White wines also come in varietals, and here are three of the most common:
Chardonnay A very delicate wine that is slightly fruity in flavour, and depending on the region where it is grown, is can taste of green apples, pear, citrus fruit, or tropical fruit. Chardonnay can also be oaky and buttery in character, and has high natural acidity. Food pairings include seafood, grilled vegetables, soft, creamy cheeses, asparagus and chicken.
Sauvignon Blanc A crisp, dry white wine of medium to high acidity that has flavors that make one think of gooseberries and green fruit. Sauvignon Blanc is a nice wine to have on its own, but it also goes well with marinated chicken, oysters, Swiss cheese and Cobb salad.
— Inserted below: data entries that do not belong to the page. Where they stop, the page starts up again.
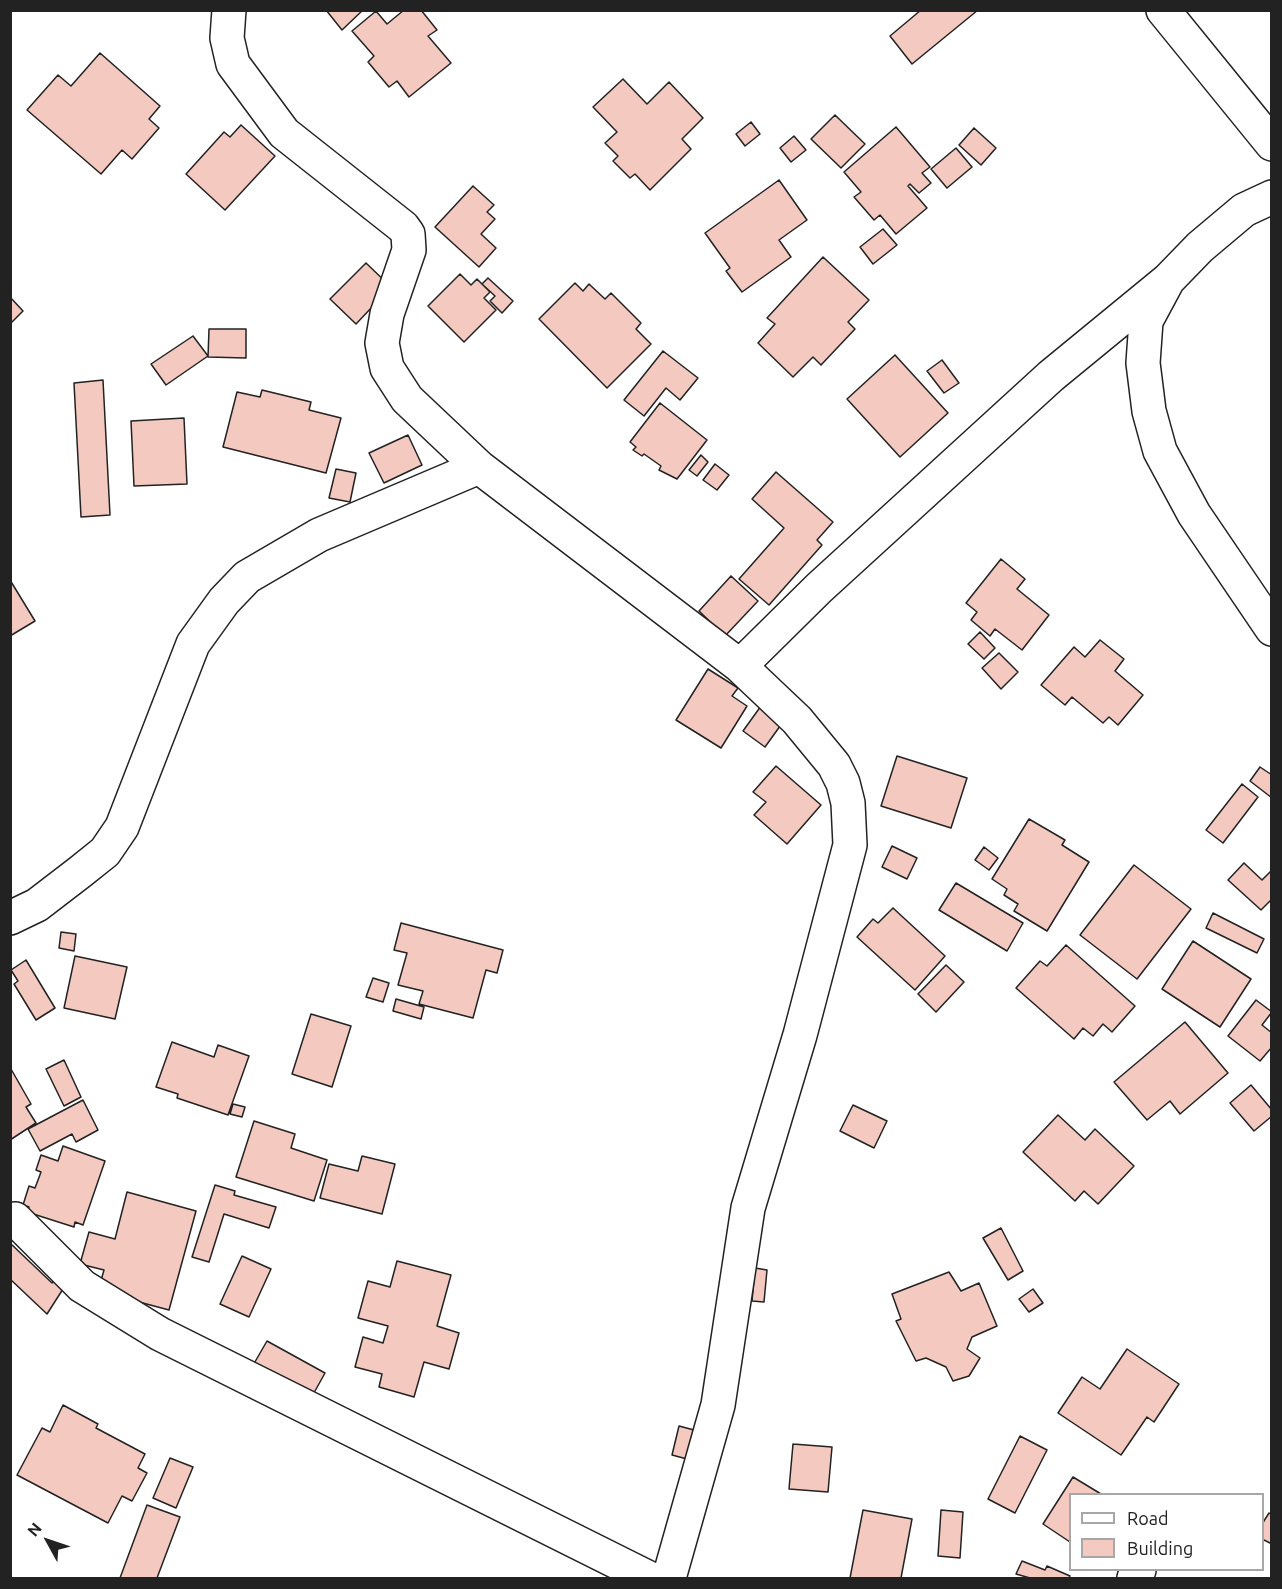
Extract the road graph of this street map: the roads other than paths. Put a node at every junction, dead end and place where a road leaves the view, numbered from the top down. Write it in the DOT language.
graph roads {
  1 [pos="229,10"];
  2 [pos="1163,10"];
  3 [pos="1272,144"];
  4 [pos="1272,197"];
  5 [pos="1168,280"];
  6 [pos="479,467"];
  7 [pos="1272,629"];
  8 [pos="740,666"];
  9 [pos="10,918"];
  10 [pos="15,1219"];
  11 [pos="649,1578"];
  12 [pos="669,1578"];
  1 -- 6 [label="street"];
  2 -- 3 [label="street"];
  4 -- 5 [label="street"];
  5 -- 7 [label="street"];
  5 -- 8 [label="street"];
  6 -- 8 [label="street"];
  6 -- 9 [label="street"];
  8 -- 12 [label="street"];
  10 -- 11 [label="street"];
}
Riesling A wine that is slightly sweeter but can vary between sweet to dry. Tastes include green fruit, citrus, stone fruit, honey, mango and pineapple. Most Rieslings have high acidity, and pair well with trout, curries, and desserts such as pumpkin pie.
Pronounced “ro-ZAY”, these are basically wines made with red varietals in which the grape skins were removed after a short while, resulting in a wine with slightly lighter characteristics and a pink color. Rose wines are always served chilled. Varietals used for making Rose, Rosado, Rosato or “blush” wines as they are also known, are Pinot Noir, Shiraz, Grenache, Malbec, Merlot, Cabernet Sauvignon, Tempranillo, Zinfandel or the Italian Sangiovese varietal.
Rose wines can range from very sweet to bone dry, with the European versions being the driest on the market. If a person has never tried wine before, rose wines are usually the perfect introduction as they are a bit lighter in tannins, which take some getting used to. Rose wines are also incredibly versatile when it comes to food pairings; because they have both the characteristics of white and red wines, they will go well with almost any meal.